* _WHAT IS NEEDED_
In the data below, find the line containing "reklam, aby oferować", then set down that line and every later line up to and including the line containing "informacje z innymi", exactly.

* _Excerpts from a dataset_
________________

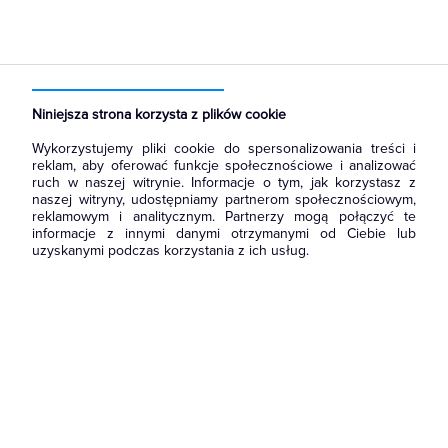
Strona główna
Produkty
Systemy HVAC
Klimatyzacja
Split - jednostka wewnętrzna
Ścienna
Niniejsza strona korzysta z plików cookie
Wykorzystujemy pliki cookie do spersonalizowania treści i
reklam, aby oferować funkcje społecznościowe i analizować
ruch w naszej witrynie. Informacje o tym, jak korzystasz z
naszej witryny, udostępniamy partnerom społecznościowym,
reklamowym i analitycznym. Partnerzy mogą połączyć te
informacje z innymi danymi otrzymanymi od Ciebie lub
uzyskanymi podczas korzystania z ich usług.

________________

* _OUTPUT OF THE EXERCISE_
reklam, aby oferować funkcje społecznościowe i analizować
ruch w naszej witrynie. Informacje o tym, jak korzystasz z
naszej witryny, udostępniamy partnerom społecznościowym,
reklamowym i analitycznym. Partnerzy mogą połączyć te
informacje z innymi danymi otrzymanymi od Ciebie lub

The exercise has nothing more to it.